=== EXERCISE INPUTS ===

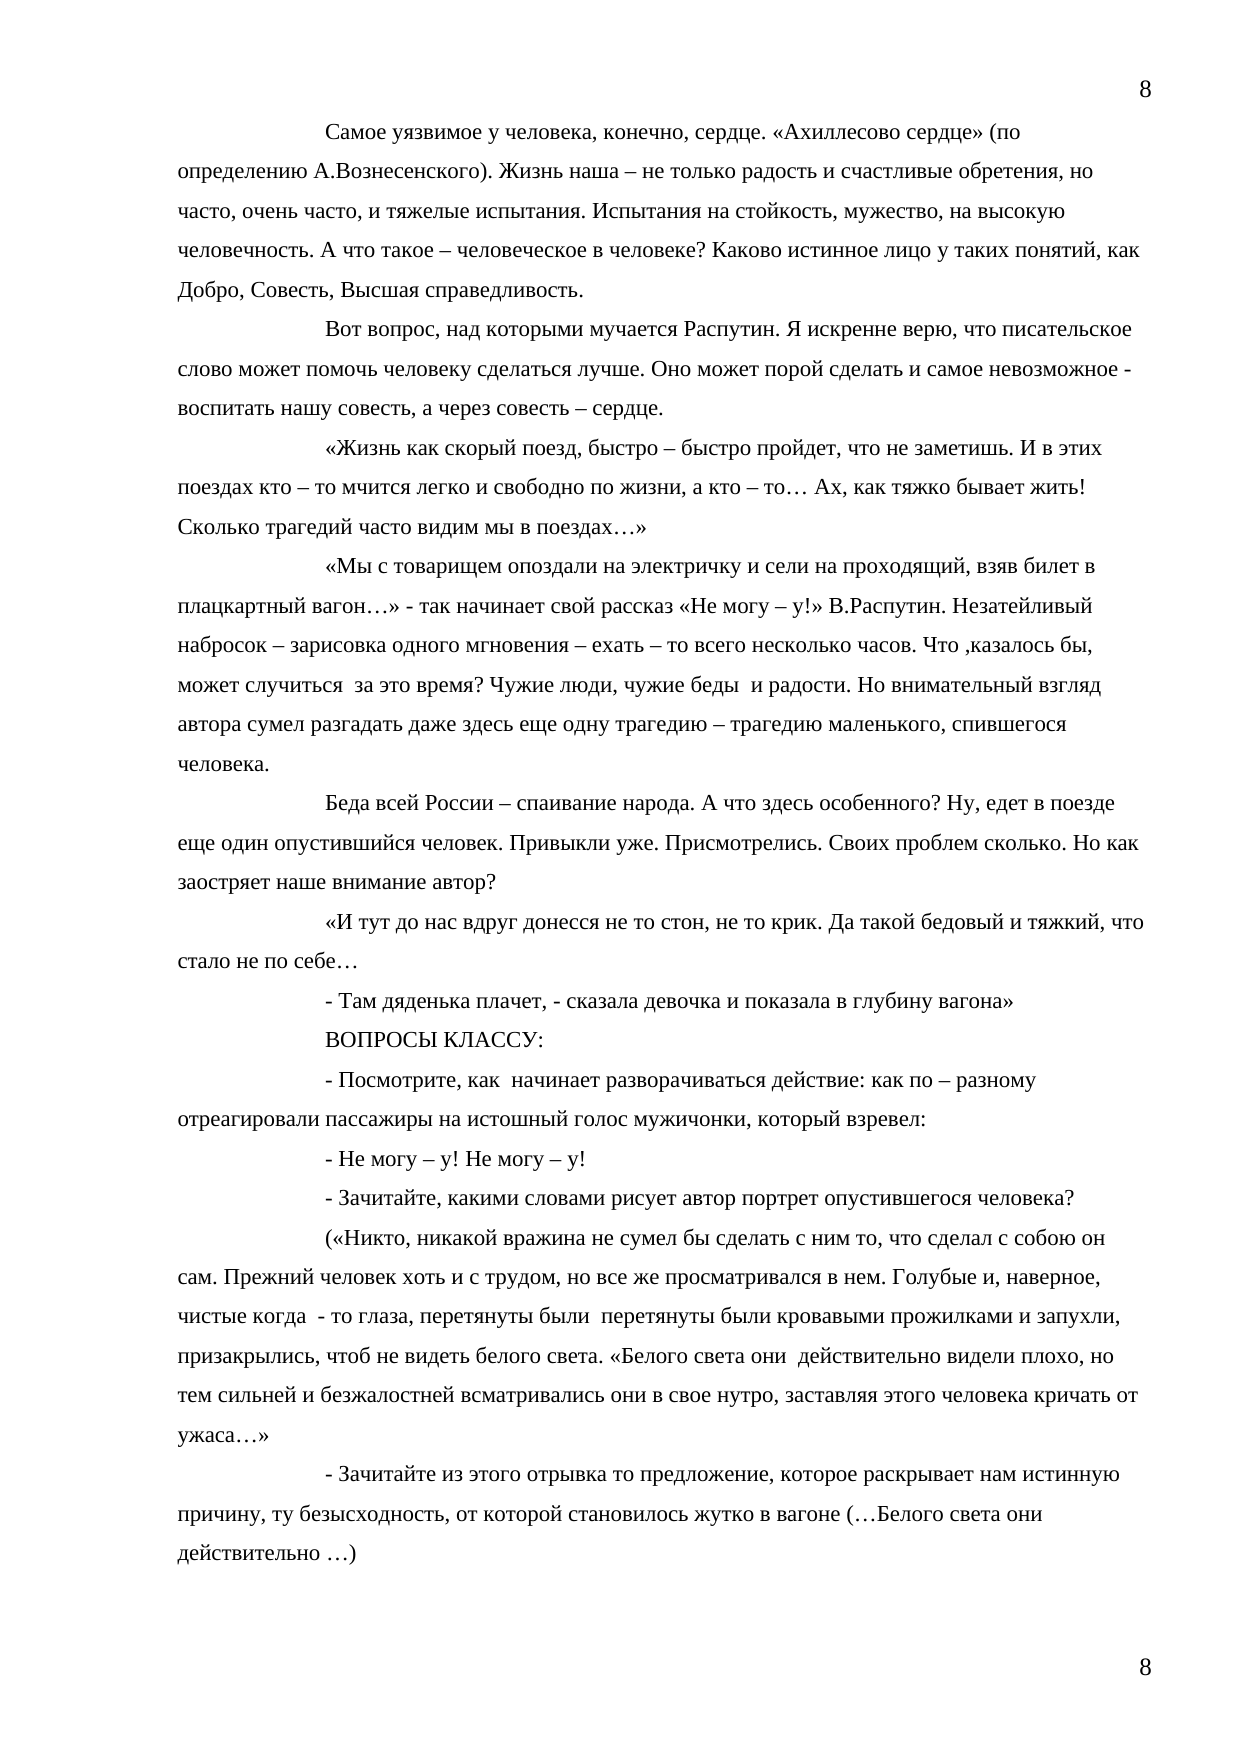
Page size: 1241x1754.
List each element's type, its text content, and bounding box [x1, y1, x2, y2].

text Беда всей России – спаивание народа. А что здесь особенного? Ну, едет в поезде еще один опустившийся человек. Привыкли уже. Присмотрелись. Своих проблем сколько. Но как заостряет наше внимание автор? [177, 789, 1152, 894]
text Самое уязвимое у человека, конечно, сердце. «Ахиллесово сердце» (по определению А.Вознесенского). Жизнь наша – не только радость и счастливые обретения, но часто, очень часто, и тяжелые испытания. Испытания на стойкость, мужество, на высокую человечность. А что такое – человеческое в человеке? Каково истинное лицо у таких понятий, как Добро, Совесть, Высшая справедливость. [177, 118, 1152, 302]
text «Мы с товарищем опоздали на электричку и сели на проходящий, взяв билет в плацкартный вагон…» - так начинает свой рассказ «Не могу – у!» В.Распутин. Незатейливый набросок – зарисовка одного мгновения – ехать – то всего несколько часов. Что ,казалось бы, может случиться за это время? Чужие люди, чужие беды и радости. Но внимательный взгляд автора сумел разгадать даже здесь еще одну трагедию – трагедию маленького, спившегося человека. [177, 552, 1152, 776]
text «И тут до нас вдруг донесся не то стон, не то крик. Да такой бедовый и тяжкий, что стало не по себе… [177, 908, 1152, 973]
text - Зачитайте из этого отрывка то предложение, которое раскрывает нам истинную причину, ту безысходность, от которой становилось жутко в вагоне (…Белого света они действительно …) [177, 1460, 1152, 1566]
text («Никто, никакой вражина не сумел бы сделать с ним то, что сделал с собою он сам. Прежний человек хоть и с трудом, но все же просматривался в нем. Голубые и, наверное, чистые когда - то глаза, перетянуты были перетянуты были кровавыми прожилками и запухли, призакрылись, чтоб не видеть белого света. «Белого света они действительно видели плохо, но тем сильней и безжалостней всматривались они в свое нутро, заставляя этого человека кричать от ужаса…» [177, 1223, 1152, 1447]
text - Зачитайте, какими словами рисует автор портрет опустившегося человека? [177, 1184, 1152, 1210]
text - Там дяденька плачет, - сказала девочка и показала в глубину вагона» [177, 987, 1152, 1013]
text «Жизнь как скорый поезд, быстро – быстро пройдет, что не заметишь. И в этих поездах кто – то мчится легко и свободно по жизни, а кто – то… Ах, как тяжко бывает жить! Сколько трагедий часто видим мы в поездах…» [177, 434, 1152, 539]
text Вот вопрос, над которыми мучается Распутин. Я искренне верю, что писательское слово может помочь человеку сделаться лучше. Оно может порой сделать и самое невозможное - воспитать нашу совесть, а через совесть – сердце. [177, 316, 1152, 421]
text - Посмотрите, как начинает разворачиваться действие: как по – разному отреагировали пассажиры на истошный голос мужичонки, который взревел: [177, 1066, 1152, 1131]
text - Не могу – у! Не могу – у! [177, 1144, 1152, 1171]
text ВОПРОСЫ КЛАССУ: [177, 1026, 1152, 1052]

===

(YOUR ASSIGNMENT):
Each entry above must be restated word for word; the pictures stay out of the copy.

(SOLUTION FOR THIS TASK):
Page size: 1241x1754.
List each element's type, its text content, and bounding box [x1, y1, x2, y2].

text Беда всей России – спаивание народа. А что здесь особенного? Ну, едет в поезде еще один опустившийся человек. Привыкли уже. Присмотрелись. Своих проблем сколько. Но как заостряет наше внимание автор? [177, 789, 1152, 894]
text Самое уязвимое у человека, конечно, сердце. «Ахиллесово сердце» (по определению А.Вознесенского). Жизнь наша – не только радость и счастливые обретения, но часто, очень часто, и тяжелые испытания. Испытания на стойкость, мужество, на высокую человечность. А что такое – человеческое в человеке? Каково истинное лицо у таких понятий, как Добро, Совесть, Высшая справедливость. [177, 118, 1152, 302]
text «Мы с товарищем опоздали на электричку и сели на проходящий, взяв билет в плацкартный вагон…» - так начинает свой рассказ «Не могу – у!» В.Распутин. Незатейливый набросок – зарисовка одного мгновения – ехать – то всего несколько часов. Что ,казалось бы, может случиться за это время? Чужие люди, чужие беды и радости. Но внимательный взгляд автора сумел разгадать даже здесь еще одну трагедию – трагедию маленького, спившегося человека. [177, 552, 1152, 776]
text «И тут до нас вдруг донесся не то стон, не то крик. Да такой бедовый и тяжкий, что стало не по себе… [177, 908, 1152, 973]
text - Зачитайте из этого отрывка то предложение, которое раскрывает нам истинную причину, ту безысходность, от которой становилось жутко в вагоне (…Белого света они действительно …) [177, 1460, 1152, 1566]
text («Никто, никакой вражина не сумел бы сделать с ним то, что сделал с собою он сам. Прежний человек хоть и с трудом, но все же просматривался в нем. Голубые и, наверное, чистые когда - то глаза, перетянуты были перетянуты были кровавыми прожилками и запухли, призакрылись, чтоб не видеть белого света. «Белого света они действительно видели плохо, но тем сильней и безжалостней всматривались они в свое нутро, заставляя этого человека кричать от ужаса…» [177, 1223, 1152, 1447]
text - Зачитайте, какими словами рисует автор портрет опустившегося человека? [177, 1184, 1152, 1210]
text - Там дяденька плачет, - сказала девочка и показала в глубину вагона» [177, 987, 1152, 1013]
text «Жизнь как скорый поезд, быстро – быстро пройдет, что не заметишь. И в этих поездах кто – то мчится легко и свободно по жизни, а кто – то… Ах, как тяжко бывает жить! Сколько трагедий часто видим мы в поездах…» [177, 434, 1152, 539]
text Вот вопрос, над которыми мучается Распутин. Я искренне верю, что писательское слово может помочь человеку сделаться лучше. Оно может порой сделать и самое невозможное - воспитать нашу совесть, а через совесть – сердце. [177, 316, 1152, 421]
text - Посмотрите, как начинает разворачиваться действие: как по – разному отреагировали пассажиры на истошный голос мужичонки, который взревел: [177, 1066, 1152, 1131]
text - Не могу – у! Не могу – у! [177, 1144, 1152, 1171]
text ВОПРОСЫ КЛАССУ: [177, 1026, 1152, 1052]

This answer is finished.